Data Press

datapress.com
Country: United Kingdom
Status: Graduated

Award-winning Software-as-a-Service data portal. It helps cities and governments to release open data and engage with the community.


Bio

  • Age of business: 1 year
  • Name of business: DataPress
  • Location: London
  • Team: Tom Rees (Founder), Katalin Gallyas (BizDev), Jeremy Evans (Journalist)
  • Funding: €100k from EU/ODINE
  • Elevator pitch: DataPress is a platform for publishing raw files – like WordPress for data.

What does DataPress do?

We run websites such as the London Datastore and the Leeds Data Mill, where we help non-technical users in City Hall to clean and to publish open data. We are responsible for 1179 city datasets comprising 15.54GB of raw data – increasing every day.

How did you meet?

Tom is a solo founder.
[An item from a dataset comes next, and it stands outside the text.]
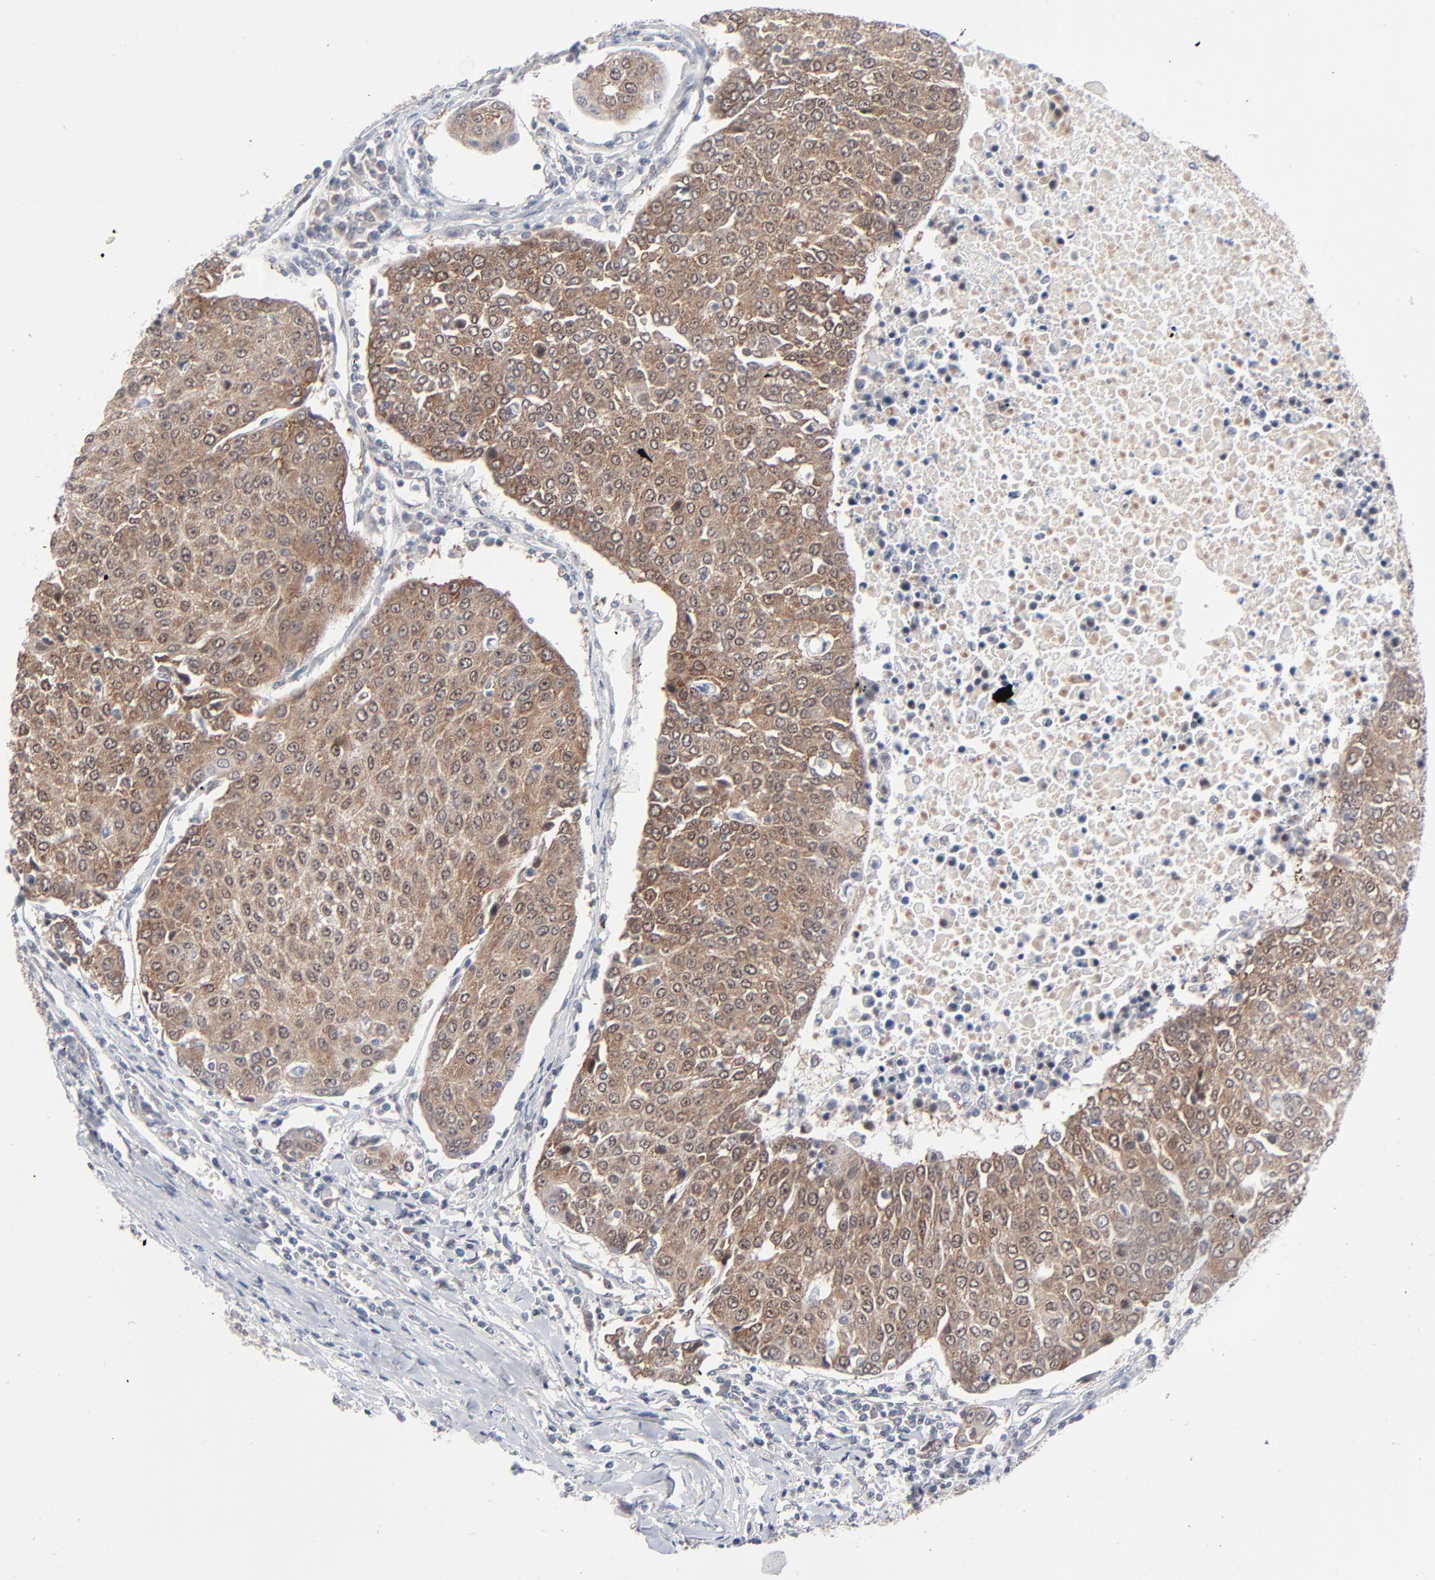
{"staining": {"intensity": "weak", "quantity": ">75%", "location": "cytoplasmic/membranous"}, "tissue": "urothelial cancer", "cell_type": "Tumor cells", "image_type": "cancer", "snomed": [{"axis": "morphology", "description": "Urothelial carcinoma, High grade"}, {"axis": "topography", "description": "Urinary bladder"}], "caption": "DAB (3,3'-diaminobenzidine) immunohistochemical staining of human urothelial cancer shows weak cytoplasmic/membranous protein staining in approximately >75% of tumor cells. (brown staining indicates protein expression, while blue staining denotes nuclei).", "gene": "RPS6KB1", "patient": {"sex": "female", "age": 85}}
He hired Jeremy Evans when they met in London to discuss company names, as Jeremy was also looking to launch a product called DataPress.

Where did the business idea come from?

We were earning our daily bread building data.gov.uk for the Cabinet Office when we had the idea. We had solved serious challenges of scaling and “bomb-proofing” this piece of national infrastructure, and wanted to make that technology more widely available.

Are you working with any other partners?

None that we can talk about publicly yet.

If you were to start again, what would you do differently?

Turning software into a business is a long, exciting journey but it’s double the workload if you’re a solo founder. If you haven’t found a business partner in those crucial early days it becomes much harder to bring one on when you have customers.

How has ODINE helped you so far?

ODINE is an exciting opportunity as it helps us to grow internationally and translate to other languages.

What advice would you give to other companies pitching to ODINE?

Be honest. You know your business better than anybody, and you understand the challenges as well as the opportunities. Hopefully you are excited about your business, and that passion will show through better than any sales pitch.

What would you say to other startups thinking of working with open data?

Open data is now an expected part of government infrastructure, as much as the roads, the fire service, or the electricity supply. It’s a miniature revolution, and will unlock business ideas which nobody has yet thought of because without open access to data they were, literally, unthinkable.

How would you encourage big business to buy into the open data movement?

You can’t estimate the return on investment of serendipity. Open access to data means that new ideas and connections will be made which nobody could have anticipated. It’s important to look past questions such as “why would anybody want this?” to “is there any reason why we can’t publish this too?”

What’s the key trend in open data at the moment?

We’re starting to see companies and governments really embrace the open source community. These teams and global partnerships are working together to solve common problems, and the solutions are categorically better than products from the old guard of large corporate vendors.